__BEREITGESTELLTE EINTRÄGE__

++++++

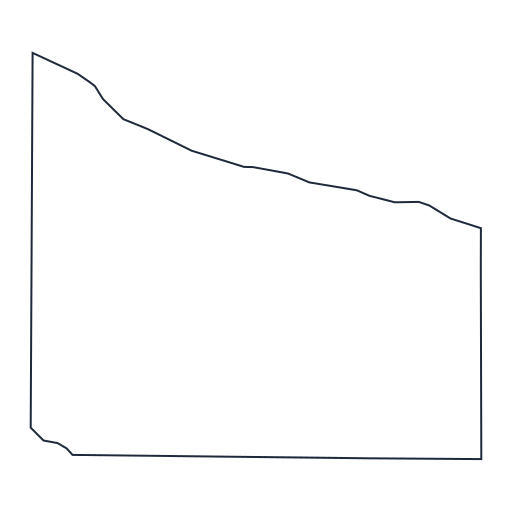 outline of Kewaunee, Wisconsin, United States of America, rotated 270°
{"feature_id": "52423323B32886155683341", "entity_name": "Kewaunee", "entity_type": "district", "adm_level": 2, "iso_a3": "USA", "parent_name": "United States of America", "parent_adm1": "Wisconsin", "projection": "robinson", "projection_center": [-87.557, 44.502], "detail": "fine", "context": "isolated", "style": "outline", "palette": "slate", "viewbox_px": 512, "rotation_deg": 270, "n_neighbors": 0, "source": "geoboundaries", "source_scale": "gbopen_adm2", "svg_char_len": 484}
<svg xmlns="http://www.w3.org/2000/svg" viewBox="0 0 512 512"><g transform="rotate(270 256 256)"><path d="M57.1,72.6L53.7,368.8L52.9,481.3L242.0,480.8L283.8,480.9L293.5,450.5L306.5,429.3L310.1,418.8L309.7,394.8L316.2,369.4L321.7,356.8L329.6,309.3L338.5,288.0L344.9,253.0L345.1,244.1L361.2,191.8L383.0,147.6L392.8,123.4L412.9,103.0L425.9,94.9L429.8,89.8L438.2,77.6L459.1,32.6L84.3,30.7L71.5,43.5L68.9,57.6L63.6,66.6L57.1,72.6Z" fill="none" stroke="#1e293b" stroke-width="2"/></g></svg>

++++++

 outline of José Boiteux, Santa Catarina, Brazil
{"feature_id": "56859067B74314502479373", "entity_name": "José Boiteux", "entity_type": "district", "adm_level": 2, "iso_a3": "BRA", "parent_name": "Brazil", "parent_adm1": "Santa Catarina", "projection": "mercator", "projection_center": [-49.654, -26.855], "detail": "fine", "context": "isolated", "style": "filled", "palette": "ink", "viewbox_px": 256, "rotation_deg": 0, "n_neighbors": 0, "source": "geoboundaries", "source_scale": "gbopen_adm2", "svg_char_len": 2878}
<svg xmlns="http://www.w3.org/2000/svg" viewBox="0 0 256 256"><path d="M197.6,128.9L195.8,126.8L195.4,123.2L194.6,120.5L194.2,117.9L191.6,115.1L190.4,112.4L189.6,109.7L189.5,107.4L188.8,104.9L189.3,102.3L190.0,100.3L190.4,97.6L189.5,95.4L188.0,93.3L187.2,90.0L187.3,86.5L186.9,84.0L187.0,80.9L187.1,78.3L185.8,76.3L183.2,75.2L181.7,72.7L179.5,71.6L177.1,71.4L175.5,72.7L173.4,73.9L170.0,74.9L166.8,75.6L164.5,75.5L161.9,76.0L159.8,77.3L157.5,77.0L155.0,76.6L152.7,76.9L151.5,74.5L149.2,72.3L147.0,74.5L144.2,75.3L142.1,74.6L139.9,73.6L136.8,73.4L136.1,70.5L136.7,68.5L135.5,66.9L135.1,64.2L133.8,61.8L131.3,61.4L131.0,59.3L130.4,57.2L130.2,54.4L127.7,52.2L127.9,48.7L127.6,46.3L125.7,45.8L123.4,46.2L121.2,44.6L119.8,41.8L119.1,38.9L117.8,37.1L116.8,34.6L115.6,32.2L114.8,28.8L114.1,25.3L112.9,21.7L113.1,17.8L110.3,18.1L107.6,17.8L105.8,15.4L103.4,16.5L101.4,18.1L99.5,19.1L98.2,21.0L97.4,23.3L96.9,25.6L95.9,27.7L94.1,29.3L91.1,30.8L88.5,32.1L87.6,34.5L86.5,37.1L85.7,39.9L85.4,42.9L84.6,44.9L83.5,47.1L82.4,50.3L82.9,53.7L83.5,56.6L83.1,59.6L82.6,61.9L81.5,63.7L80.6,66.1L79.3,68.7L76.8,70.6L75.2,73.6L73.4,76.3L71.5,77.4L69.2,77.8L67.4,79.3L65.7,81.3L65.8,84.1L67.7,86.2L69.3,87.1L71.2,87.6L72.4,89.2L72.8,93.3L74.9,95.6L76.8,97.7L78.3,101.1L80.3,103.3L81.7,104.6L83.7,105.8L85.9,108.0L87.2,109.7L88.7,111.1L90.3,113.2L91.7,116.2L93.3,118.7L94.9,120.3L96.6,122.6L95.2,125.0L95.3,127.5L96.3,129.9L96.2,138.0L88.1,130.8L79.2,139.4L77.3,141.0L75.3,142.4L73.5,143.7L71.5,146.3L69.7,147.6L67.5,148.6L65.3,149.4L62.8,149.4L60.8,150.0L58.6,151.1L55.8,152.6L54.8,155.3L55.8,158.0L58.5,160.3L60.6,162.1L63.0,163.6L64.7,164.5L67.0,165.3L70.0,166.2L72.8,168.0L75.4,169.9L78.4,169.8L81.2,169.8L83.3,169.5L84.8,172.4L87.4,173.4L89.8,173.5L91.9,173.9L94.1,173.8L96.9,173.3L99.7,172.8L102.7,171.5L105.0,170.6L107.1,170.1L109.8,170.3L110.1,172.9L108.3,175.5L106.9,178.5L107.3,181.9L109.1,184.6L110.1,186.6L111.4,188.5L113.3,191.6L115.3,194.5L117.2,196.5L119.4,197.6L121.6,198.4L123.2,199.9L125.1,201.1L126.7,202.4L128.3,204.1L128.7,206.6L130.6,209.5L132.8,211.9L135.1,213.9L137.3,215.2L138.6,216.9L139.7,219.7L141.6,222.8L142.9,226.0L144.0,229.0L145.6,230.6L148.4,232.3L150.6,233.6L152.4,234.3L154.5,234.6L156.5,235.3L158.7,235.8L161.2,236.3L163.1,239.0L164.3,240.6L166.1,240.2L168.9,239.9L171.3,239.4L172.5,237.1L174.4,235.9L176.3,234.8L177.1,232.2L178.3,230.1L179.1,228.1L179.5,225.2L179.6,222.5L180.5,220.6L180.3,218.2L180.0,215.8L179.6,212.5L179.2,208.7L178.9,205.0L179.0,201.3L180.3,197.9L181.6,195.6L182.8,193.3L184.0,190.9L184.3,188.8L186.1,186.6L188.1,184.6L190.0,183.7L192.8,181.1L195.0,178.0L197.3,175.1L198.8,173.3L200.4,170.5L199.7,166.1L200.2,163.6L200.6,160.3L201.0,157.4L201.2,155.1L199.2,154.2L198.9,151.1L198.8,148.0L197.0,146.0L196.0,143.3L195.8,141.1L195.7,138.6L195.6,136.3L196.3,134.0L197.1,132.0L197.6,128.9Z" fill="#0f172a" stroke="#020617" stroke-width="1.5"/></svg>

++++++

__AUFGABENSTELLUNG__
Zählen Sie die Zeilen der obigen Einträge, die die Zeichenfolge "geoboundaries" enthalten; Groß- und Kleinschreibung ist dabei zu beachten. Geben Sie ausschließlich die Anzahl an.

__ENDERGEBNIS__
2